Rep. Cohen compared the concept of “gateway drugs” to similar theories linking gambling to home burglary.
“Once the state got into the lottery business, that ended the link between playing the numbers and engaging in home burglary, and the number of home burglaries have gone down 75% since the lottery has been legal in Pennsylvania....What would happen to the use of harder drugs . . . is the consumption of those drugs would also go way down if the dealers of those drugs didn’t have a client base from the sale of marijuana. And I think the more we do to make marijuana legal, the more we do to undermine the sale of dangerous drugs.” Legalizing marijuana – medical use and/or recreational adult use – would also enable the state to tax it. When asked where the revenue would go, co-sponsor Michael O’Brien had a ready answer.
“We have a lot of needs in Pennsylvania. Certainly number one on the list is education. We as Philadelphians look at the problem that the district is in, but as Philadelphians we lose sight of the fact that there are twenty-seven districts across the state listed as distressed. Philadelphia is not one of them. So now you have twenty-seven districts that are in far worse shape than Philadelphia. So, I think that’s where the revenue needs to go first and foremost.”
Completely legalizing marijuana in Pennsylvania, as Colorado and Washington State did last year is much farther in the future for the Keystone State according to these state representatives. Co-sponsor Michael O’Brien explained that, “with Pennsylvania being a rather conservative state, I think we’re going to have to take that step [medical marijuana] first.”
"Premature" is what Rep. Cohen said when asked about his opinion on Pennsylvania State Senator Daylin Leach’s proposed bill to legalize recreational marijuana.
“I think we need to see how it works in Colorado and Washington, and assuming that it works reasonably well, I personally would be glad to introduce a full legalization of marijuana at such time, but it’s too early now,” Cohen said.
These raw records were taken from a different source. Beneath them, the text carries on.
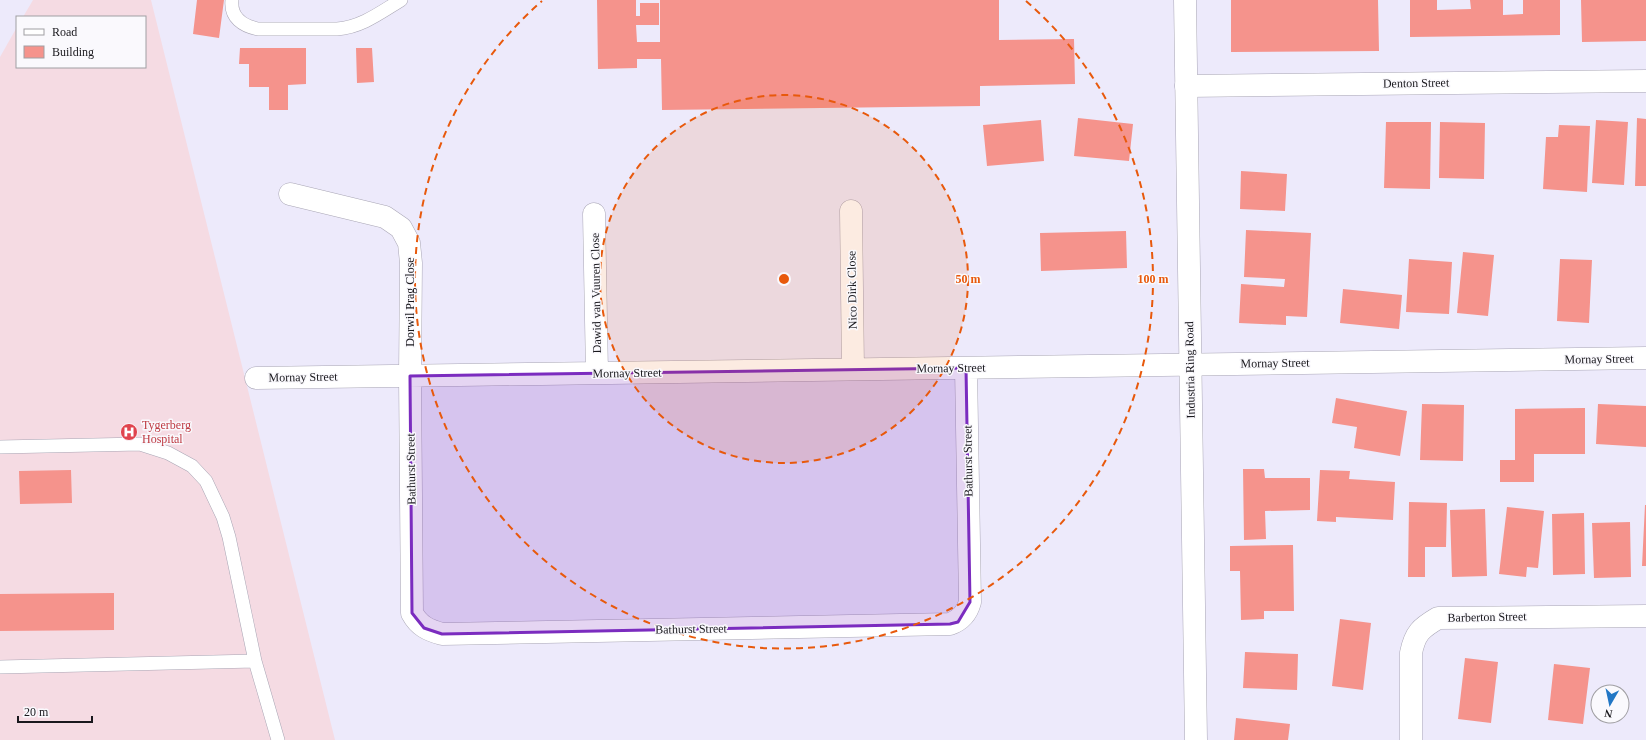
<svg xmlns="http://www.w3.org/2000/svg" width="1646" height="740" font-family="'Times New Roman',serif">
<rect width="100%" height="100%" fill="#edeafb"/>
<path fill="#f5dbe3" d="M33,0H151L335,740H0V57L17,27V67H145V17H23Z"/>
<path fill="#f5938c" d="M197,0H224L219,38L193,34Z
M597,0H636V16H640V3H659V25H636L637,42H660V0H999V40L1074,39L1075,84L980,86V106L662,110L661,59H637V68L598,69Z
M1231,0H1378L1379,51L1231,52Z
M1410,0H1437V10L1471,9L1470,0H1503V15L1523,14V0H1560V35L1410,37Z
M1581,0H1646V41L1582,42Z
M240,48H306V84L288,85V110H269V87H249V64H239Z
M356,48H372L374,82L357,83Z
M1078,118L1133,124L1129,161L1074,156Z
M1637,118L1646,119V186H1635Z
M1041,120L1044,161L987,166L983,125Z
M1596,120L1628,122L1624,185L1592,183Z
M1386,122H1431L1430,189L1384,188Z
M1440,122L1485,123L1484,179L1439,178Z
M1559,125L1590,126L1587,192L1543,189L1546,137H1558Z
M1241,171L1287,174L1285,211L1240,209Z
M1246,230L1311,233L1307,317L1286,316V325L1239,323L1241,284L1284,287L1285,279L1244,277Z
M1126,231L1127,268L1041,271L1040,233Z
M1463,252L1494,255L1488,316L1457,313Z
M1409,259L1452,262L1449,314L1406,312Z
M1560,259L1592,260L1589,323L1557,321Z
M1343,289L1402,295L1399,329L1340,323Z
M1336,398L1407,411L1400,456L1354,448L1357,427L1332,423Z
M1422,404L1464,405L1463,461L1420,460Z
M1598,404L1646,406V447L1596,444Z
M1585,408V454H1534V482H1500V460H1515V409Z
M1243,469H1264L1265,478H1310V510L1265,511L1266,539L1244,540Z
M71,470L72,503L20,504L19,471Z
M1320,470L1350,471L1349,479L1395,482L1393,520L1336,517V522L1317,521Z
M1409,502L1447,503L1446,547H1425V577H1408Z
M1645,505H1646V566H1642Z
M1507,507L1544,511L1538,568L1527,567L1526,577L1499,574Z
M1485,509L1487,576L1452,577L1450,510Z
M1584,513L1585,574L1553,575L1552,514Z
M1630,522L1631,577L1594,578L1592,523Z
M1293,545L1294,611H1264V619L1241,620L1240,571H1230V546Z
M114,593V630L0,631V594Z
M1340,619L1371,623L1363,690L1332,686Z
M1245,652L1298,654L1297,690L1243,688Z
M1465,658L1498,662L1491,723L1458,719Z
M1554,664L1590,668L1583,724L1548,720Z
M1236,718L1290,724L1288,740H1234Z"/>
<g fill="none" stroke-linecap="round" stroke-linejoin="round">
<g stroke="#a9a6b5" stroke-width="14">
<path id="lane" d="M232,0C230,18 243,26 258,29H337C362,27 381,12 401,0
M0,447L140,444L168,453L192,466L206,481L223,517L229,537L255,661L278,740
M0,667L255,661"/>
</g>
<g stroke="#a9a6b5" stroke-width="23">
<path id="street" d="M1186,86L1646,81
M290,194L385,217L401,228L409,243L411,263L410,376L412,613C419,626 428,630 442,634L950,624C961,620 967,613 970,602L966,368
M851,211L853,369
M594,214L597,373
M256,378L1646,358
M1411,740V653C1415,633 1421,628 1438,618L1646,616"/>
</g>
<g stroke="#a9a6b5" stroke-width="23">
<path id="secondary" d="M1185,0L1196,740"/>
</g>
<use href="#lane" stroke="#fff" stroke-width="13"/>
<use href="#street" stroke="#fff" stroke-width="22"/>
<use href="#secondary" stroke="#fff" stroke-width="22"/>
</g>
<path fill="#7b2cbf" fill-opacity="0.2" stroke="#7b2cbf" stroke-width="3" stroke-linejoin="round" d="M966,368L970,602L958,622L950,624L442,634L424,628L412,613L410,376Z"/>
<circle cx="784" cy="279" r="184" fill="#e8590c" fill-opacity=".12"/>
<g fill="none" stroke="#e8590c" stroke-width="2" stroke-dasharray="7 5">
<circle cx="784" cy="279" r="184"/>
<path d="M1026 1A369 369 0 1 1 542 1"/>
</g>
<defs>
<g id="hospital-disc" transform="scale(0.9)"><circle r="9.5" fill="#e0444e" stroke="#faf9fd"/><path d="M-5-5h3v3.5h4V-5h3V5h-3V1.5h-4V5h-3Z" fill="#fff"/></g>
</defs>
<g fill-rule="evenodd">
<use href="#hospital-disc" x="129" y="432"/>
</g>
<g text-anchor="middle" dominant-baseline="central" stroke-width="3" stroke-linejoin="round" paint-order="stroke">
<g font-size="12" fill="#19181d" stroke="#faf9fd">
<text transform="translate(1416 83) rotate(-1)">Denton Street</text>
<text transform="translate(852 290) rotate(-91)">Nico Dirk Close</text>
<text transform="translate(596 293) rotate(-91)">Dawid van Vuuren Close</text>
<text transform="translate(410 302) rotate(-90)">Dorwil Prag Close</text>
<text transform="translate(1599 359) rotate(-1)">Mornay Street</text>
<text transform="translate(1275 363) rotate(-1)">Mornay Street</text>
<text transform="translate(951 368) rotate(-1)">Mornay Street</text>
<text transform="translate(1190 370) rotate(-91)">Industria Ring Road</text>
<text transform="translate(627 373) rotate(-1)">Mornay Street</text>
<text transform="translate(303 377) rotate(-1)">Mornay Street</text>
<text transform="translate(968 461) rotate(-91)">Bathurst Street</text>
<text transform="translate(411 469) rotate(-91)">Bathurst Street</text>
<text transform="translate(1487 617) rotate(-1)">Barberton Street</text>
<text transform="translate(691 629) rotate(-1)">Bathurst Street</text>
</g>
<g font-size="12" fill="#be3a42" stroke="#faf9fd" text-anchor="start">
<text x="142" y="425">Tygerberg<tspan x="142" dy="14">Hospital</tspan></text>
</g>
</g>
<circle cx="784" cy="279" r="6" fill="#e8590c" stroke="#faf9fd" stroke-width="2"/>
<g font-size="12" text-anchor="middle" font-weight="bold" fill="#e8590c" stroke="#faf9fd" stroke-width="3" stroke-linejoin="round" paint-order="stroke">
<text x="968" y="283">50 m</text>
<text x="1153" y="283">100 m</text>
</g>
<rect x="16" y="16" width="130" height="52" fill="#faf9fd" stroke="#a09fa3"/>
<rect x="24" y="29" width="20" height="6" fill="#ffffff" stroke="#a09fa3"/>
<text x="52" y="36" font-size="12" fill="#19181d">Road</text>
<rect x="24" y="46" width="20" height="12" fill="#f5938c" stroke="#a09fa3"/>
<text x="52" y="56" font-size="12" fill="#19181d">Building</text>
<g transform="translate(1610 704) rotate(189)"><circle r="19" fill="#faf9fd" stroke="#a09fa3"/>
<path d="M0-3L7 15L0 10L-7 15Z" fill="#2277c5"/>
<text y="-6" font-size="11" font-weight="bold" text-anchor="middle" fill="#19181d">N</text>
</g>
<path d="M18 716v6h74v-6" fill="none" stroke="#19181d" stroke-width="2"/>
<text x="24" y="716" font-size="12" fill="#19181d" stroke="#faf9fd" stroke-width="3" paint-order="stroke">20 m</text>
</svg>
“There have been voter referendums supporting [legalization] . . . but there’s been no experience with actually implementing legal marijuana for all people who want it,” Cohen noted. “And until such time as there is experience, I don’t see any way that it could possibly pass in Pennsylvania.”
“There have been voter referendums supporting [legalization] . . . but there’s been no experience with actually implementing legal marijuana for all people who want it,” Cohen noted. “And until such time as there is experience, I don’t see any way that it could possibly pass in Pennsylvania.”
Rep. Brownlee agreed that difficulties exist for adult use legalization in Pennsylvania. despite public opinion polls showing increasing support for full legalization in this state. “It’s kind of hard to get us into the twenty-first century,” he said.
A measure to conduct a non-binding voter referendum on legalizing marijuana was introduced in late March by State Representative Jake Wheatley of Pittsburgh. Wheatley said the referendum could aid legislators in formally approving legalization.